Zutreffend hat das Sozialgericht auch bereits darauf hingewiesen, dass die Überleitungsanzeige nur dann rechtswidrig
ist, wenn das Bestehen eines Anspruchs gegen den anderen offensichtlich ausgeschlossen ist und sich deshalb die
Sinnlosigkeit der Überleitungsanzeige geradezu aufdrängen muss. Ob und in welchem Umfang der übergeleitete
Anspruch tatsächlich besteht, ist nicht Rechtmäßigkeitsvoraussetzung der Überleitungsanzeige selbst (BVerwG 91,
375, 377 m. w. N.). Eine Überleitung eines etwaigen Rückforderungsanspruchs aus einer Schenkung ist nicht etwa
deshalb rechtswidrig, weil der übergeleitete Anspruch möglicherweise nicht besteht (BayVGH, Urteil vom 22. Juli
1999, Az.: 12 B 95.3834 unter Hinweis auf BVerwG vom 15. April 1996, Buchholz 436.0, § 90 BSHG Nr. 24).
Ansonsten ist es nicht Aufgabe der Sozialgerichte, das Bestehen oder Nichtbestehen überleiteter bürgerlich-
rechtlicher Ansprüche zu prüfen (BVerwG vom 10. Mai 1990, FEVS 39, 441, 443). Es kommt deshalb nicht darauf an,
dass sich die Mittelbrandenburgische Sparkasse im Zivilrechtsstreit bisher weigert, den Sparkassenkapitalbrief an die
Tochter der Antragstellerin auszuzahlen. Ob die gegen die Entscheidung des Landgerichts Potsdam vom 04. April
2007 (Az.: 8 O 238/06) eingelegte Berufung der Antragsgegnerin Erfolg haben wird, soll das Sozialgericht gerade nicht
prüfen. Ein Fall der so genannten "Negativevidenz", also eines offensichtlich ausgeschlossenen
Rückforderungsanspruches, liegt vorliegend jedenfalls nicht vor.

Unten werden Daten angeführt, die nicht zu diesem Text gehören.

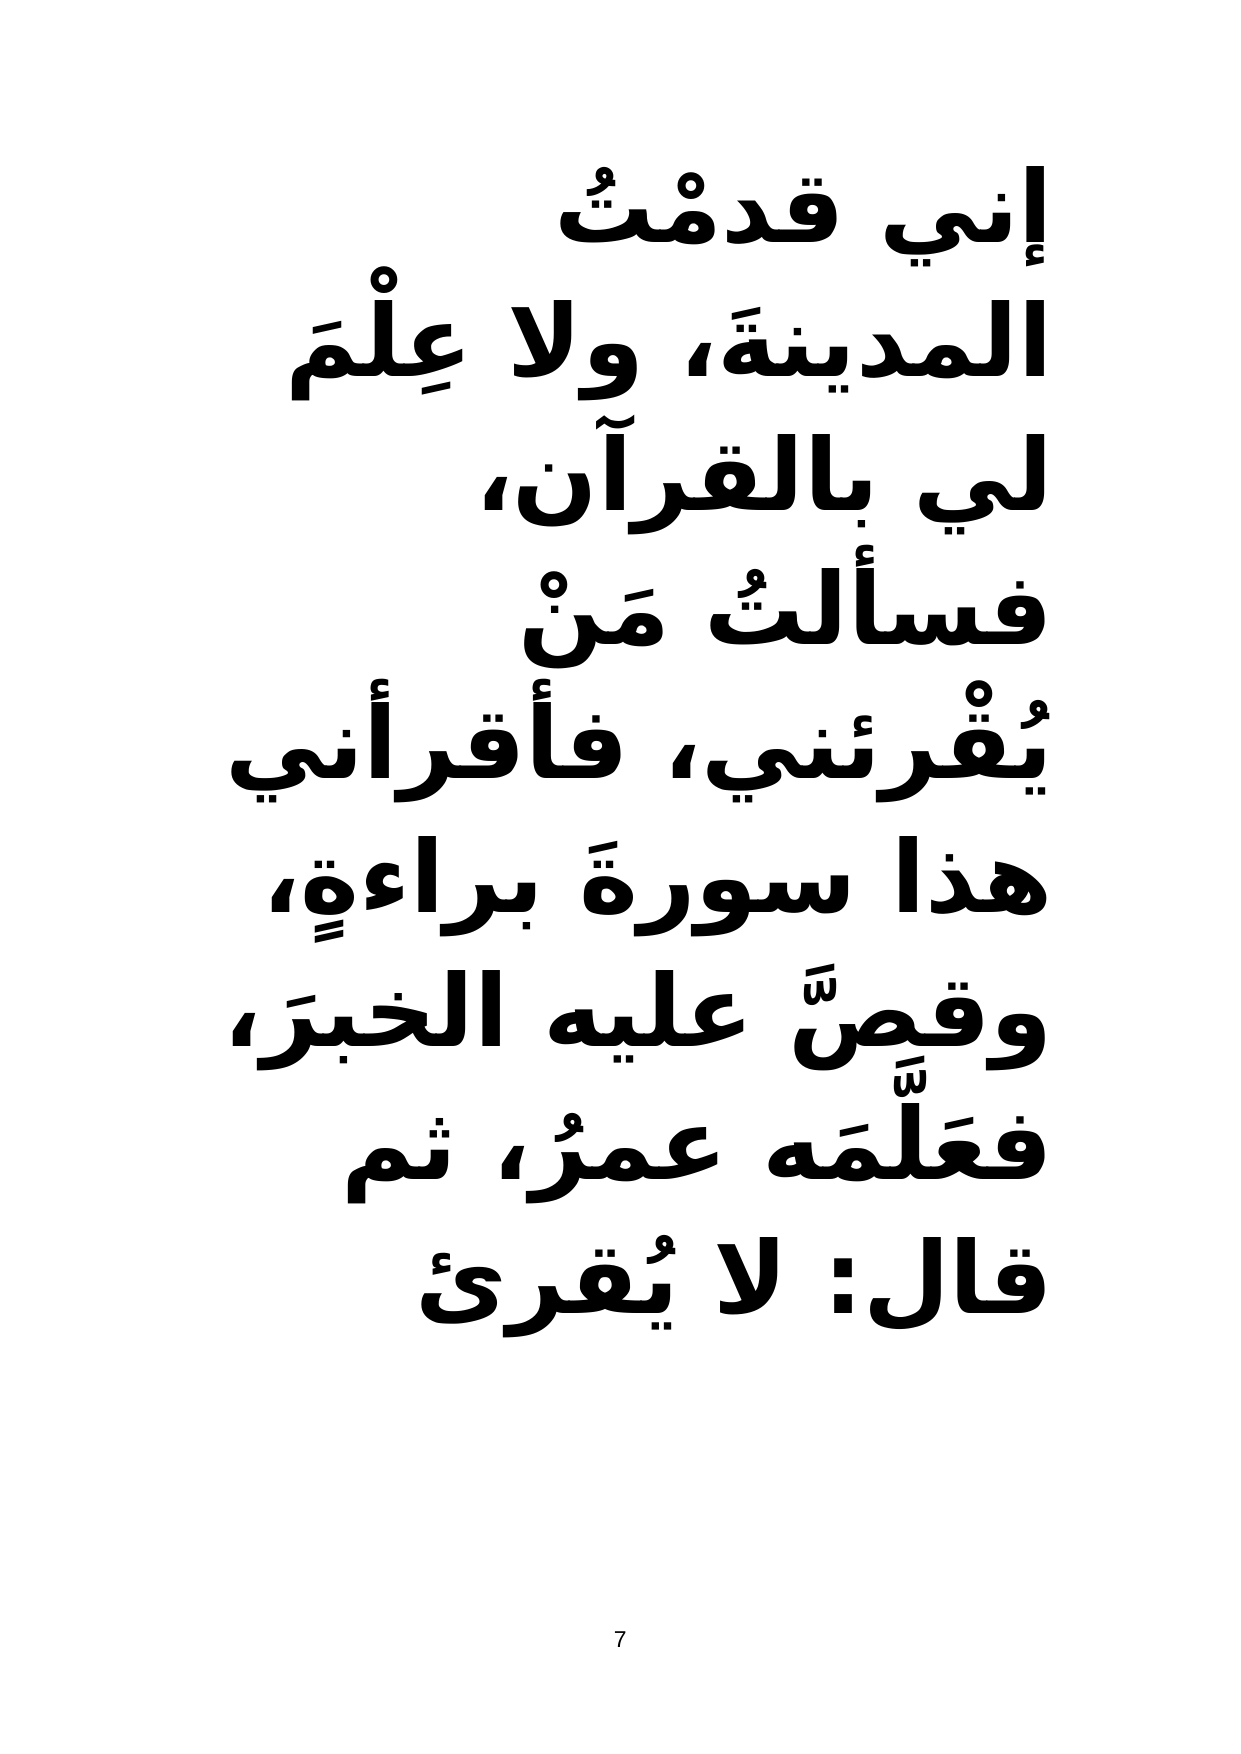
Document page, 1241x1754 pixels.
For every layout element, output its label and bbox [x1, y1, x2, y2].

text [187, 150, 1053, 1337]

Der Rechtmäßigkeit der Überleitungsanzeige steht schließlich auch nicht entgegen, dass der Antragstellerin
Sozialhilfe im Wege eines Darlehens gewährt worden ist. Der Auffassung Wahrendorfs (in: Grube/Wahrendorf, SGB
XII, § 93 Rz. 6), dass Sozialhilfe als Darlehen als Überleitungstatbestand im Rahmen des § 93 SGB XII nicht in Frage
komme, kann in seiner Absolutheit nicht gefolgt werden. Zutreffend weist Münder (in: LPK SGB XII, § 93 Rz. 16)
darauf hin, dass jedenfalls wenn sich herausstellt, dass der Sozialhilfeempfänger das Darlehen nicht zurückzahlt eine
Überleitung nach § 93 SGB XII möglich sein muss. Dem folgt der Senat, da in diesen Fällen von einer Übersicherung
des Sozialhilfeträgers nicht gesprochen werden kann. Da die Antragstellerin weiterhin (Sozialhilfe-)Leistungen
(nunmehr Leistungen nach dem SGB II) bezieht, kommt hier auch die darlehensweise Sozialhilfegewährung als
Überleitungstatbestand in Betracht.
Die Beschwerde war mithin zurückzuweisen, wobei die Kostenentscheidung des Sozialgerichts klarzustellen war. Die
Tragung von Kosten des Verfahrens durch die Antragstellerin kommt im Hinblick auf § 193 SGG nicht in Betracht. Es
war lediglich klarzustellen, dass Kosten des Verfahrens nicht zu erstatten sind.
Dieser Beschluss kann nicht mit der Beschwerde zum Bundessozialgericht angefochten werden (§ 177 SGG).